▼▼▼

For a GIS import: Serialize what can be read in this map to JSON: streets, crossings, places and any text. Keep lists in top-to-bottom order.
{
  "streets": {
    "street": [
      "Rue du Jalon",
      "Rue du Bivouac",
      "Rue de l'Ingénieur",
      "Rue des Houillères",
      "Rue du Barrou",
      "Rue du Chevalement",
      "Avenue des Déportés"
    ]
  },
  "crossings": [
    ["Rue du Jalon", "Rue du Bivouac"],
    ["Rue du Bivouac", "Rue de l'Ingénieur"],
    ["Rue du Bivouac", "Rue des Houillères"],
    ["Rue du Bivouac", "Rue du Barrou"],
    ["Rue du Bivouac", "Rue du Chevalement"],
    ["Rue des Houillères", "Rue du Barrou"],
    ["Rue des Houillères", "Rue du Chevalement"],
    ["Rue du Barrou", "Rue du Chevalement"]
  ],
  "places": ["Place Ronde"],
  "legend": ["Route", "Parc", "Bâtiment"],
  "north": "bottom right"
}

▲▲▲

*EXERCISE INSTRUCTIONS:*
The answer is the full set of records, printed exactly as given.

*RESULT:*
For a GIS import: Serialize what can be read in this map to JSON: streets, crossings, places and any text. Keep lists in top-to-bottom order.
{
  "streets": {
    "street": [
      "Rue du Jalon",
      "Rue du Bivouac",
      "Rue de l'Ingénieur",
      "Rue des Houillères",
      "Rue du Barrou",
      "Rue du Chevalement",
      "Avenue des Déportés"
    ]
  },
  "crossings": [
    ["Rue du Jalon", "Rue du Bivouac"],
    ["Rue du Bivouac", "Rue de l'Ingénieur"],
    ["Rue du Bivouac", "Rue des Houillères"],
    ["Rue du Bivouac", "Rue du Barrou"],
    ["Rue du Bivouac", "Rue du Chevalement"],
    ["Rue des Houillères", "Rue du Barrou"],
    ["Rue des Houillères", "Rue du Chevalement"],
    ["Rue du Barrou", "Rue du Chevalement"]
  ],
  "places": ["Place Ronde"],
  "legend": ["Route", "Parc", "Bâtiment"],
  "north": "bottom right"
}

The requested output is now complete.